RANDOM_SEED = 42 # For reproducible splits
train_per = 80
test_per = 100 - train_per
min_conv_to_train = 8
if total_conv > 0:
    # Too small a data to train
    if total_conv < min_conv_to_train: 
        print("Warning: Very few conversations. Use K-fold strategy to train and test")        
    else:
        train_conversations, test_conversations = train_test_split(
            raw_conversations, 
            test_size= test_per/100,       
            random_state=RANDOM_SEED # For reproducibility
        )

    print(f"\nNumber of conversations for training: {len(train_conversations)}")
    print(f"Number of conversations for testing: {len(test_conversations)}")   
else:
    print("Cannot proceed with splitting as no conversations were loaded.")
    train_conversations, test_conversations = [], [] # Initialize as empty

##### Define Function to Extract User Message Details

- Define `extract_user_message_details()` to:
    - Iterate through each conversation and its messages.
    - Extract details for each message not sent by StoryBot, including:
        - Conversation ID
        - User ID
        - Screen name
        - Timestamp (parsed as datetime)
        - Message text
    - Handle malformed message data gracefully.
- Returns a list of dictionaries, each representing a user message with relevant metadata.


In [5]:
def extract_user_message_details(list_of_conversations, is_storybot_user_id):
    """

-- -- --

### STATED GOAL 1:
In the code excerpt, what is the minimum number of conversations required before the data is split for training?
### STATED GOAL 2:
Decide whether each statement agrees with the code excerpt: (a) The training percentage is set to 80. (b) The extraction function collects details for messages sent by StoryBot. (c) When no conversations are loaded, the training and testing lists are set to empty.
### STATED GOAL 3:
Write the next lines of the code excerpt, picking up after its final line.
The entries have no connection to the code excerpt.

(Dataset entries)
-- -- --

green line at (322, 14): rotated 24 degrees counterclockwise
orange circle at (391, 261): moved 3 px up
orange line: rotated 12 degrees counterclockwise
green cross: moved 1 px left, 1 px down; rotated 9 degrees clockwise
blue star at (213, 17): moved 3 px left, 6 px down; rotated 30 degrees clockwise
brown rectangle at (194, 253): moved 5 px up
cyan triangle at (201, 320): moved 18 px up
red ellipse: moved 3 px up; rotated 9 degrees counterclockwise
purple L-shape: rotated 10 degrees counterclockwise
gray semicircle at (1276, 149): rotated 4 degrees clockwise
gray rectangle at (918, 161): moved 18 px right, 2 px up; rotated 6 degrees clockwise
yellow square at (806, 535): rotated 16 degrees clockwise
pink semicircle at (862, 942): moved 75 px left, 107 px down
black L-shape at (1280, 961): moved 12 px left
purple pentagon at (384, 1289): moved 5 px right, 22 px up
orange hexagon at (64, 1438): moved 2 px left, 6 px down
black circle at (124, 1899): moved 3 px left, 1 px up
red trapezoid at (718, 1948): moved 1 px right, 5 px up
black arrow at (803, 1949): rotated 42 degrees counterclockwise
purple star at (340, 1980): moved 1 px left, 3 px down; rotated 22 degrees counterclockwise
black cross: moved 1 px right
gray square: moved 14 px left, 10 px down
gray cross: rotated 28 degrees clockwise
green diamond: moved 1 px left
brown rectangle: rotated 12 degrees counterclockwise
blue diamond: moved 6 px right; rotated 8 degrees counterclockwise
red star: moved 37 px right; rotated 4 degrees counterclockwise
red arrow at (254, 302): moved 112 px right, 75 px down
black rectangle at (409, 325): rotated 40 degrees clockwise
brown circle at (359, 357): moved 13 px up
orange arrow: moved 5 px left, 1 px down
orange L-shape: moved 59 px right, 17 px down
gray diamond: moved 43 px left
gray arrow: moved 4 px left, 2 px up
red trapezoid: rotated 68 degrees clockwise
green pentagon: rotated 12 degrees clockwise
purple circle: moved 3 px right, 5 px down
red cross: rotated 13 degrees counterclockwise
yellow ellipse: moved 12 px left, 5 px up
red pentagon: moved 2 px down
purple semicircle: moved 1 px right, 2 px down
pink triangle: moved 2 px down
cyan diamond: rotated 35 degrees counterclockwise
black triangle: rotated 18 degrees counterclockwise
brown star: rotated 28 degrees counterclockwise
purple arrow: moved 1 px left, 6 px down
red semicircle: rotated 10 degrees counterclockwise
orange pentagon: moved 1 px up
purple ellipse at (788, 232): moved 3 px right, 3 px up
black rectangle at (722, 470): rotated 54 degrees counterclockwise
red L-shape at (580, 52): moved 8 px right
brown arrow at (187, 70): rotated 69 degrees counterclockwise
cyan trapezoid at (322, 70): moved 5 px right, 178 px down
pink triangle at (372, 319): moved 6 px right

-- -- --

### EXERCISE OUTPUT 1:
8

### EXERCISE OUTPUT 2:
(a) Yes: "train_per = 80"
(b) No: "Extract details for each message not sent by StoryBot"
(c) Yes: "train_conversations, test_conversations = [], [] # Initialize as empty"

### EXERCISE OUTPUT 3:
    Extracts message details (text, conv_id, timestamp) for all messages for all users
    NOT sent by the is_storybot_user_id.

    Args:
        list_of_conversations (list): A list of conversation objects.
        is_storybot_user_id (int): The user ID of StoryBot.

    Returns:
        list: A list of dictionaries, where each dict contains 
              'conversation_id', 'original_user_id', 'screen_name', 
              'timestamp', and 'message_text' for a user message.
    """
    user_messages_details = []
    # for each conversation with  a user
    for conversation in list_of_conversations:
        # exgtract conversation id
        conv_id = conversation.get('ref_conversation_id', 'unknown_conv_id')
        # extract list of  messages
        messages_list = conversation.get('messages_list', [])
        # build new list with updated datetime
        for message_data in messages_list:
            if not isinstance(message_data, dict): # Basic check for message structure
                # print(f"Skipping malformed message in conv {conv_id}")
                continue

            message_user_id = message_data.get('ref_user_id')
            
            if message_user_id is not None and message_user_id != is_storybot_user_id:
                try:
                    timestamp_str = message_data.get('transaction_datetime_utc')
                    parsed_timestamp = None
                    if timestamp_str:
                        parsed_timestamp = datetime.fromisoformat(timestamp_str.replace('Z', '+00:00'))
                    
                    user_messages_details.append({
                        'conversation_id': conv_id,
                        'original_user_id': message_user_id,
                        'screen_name': message_data.get('screen_name', 'UnknownUser'),
                        'timestamp': parsed_timestamp,
                        'message_text': message_data.get('message', '') # Ensure text is a string
                    })
                except Exception as e:
                    print(f"Error processing a user message in conv {conv_id}: {e}. Message data: {message_data}")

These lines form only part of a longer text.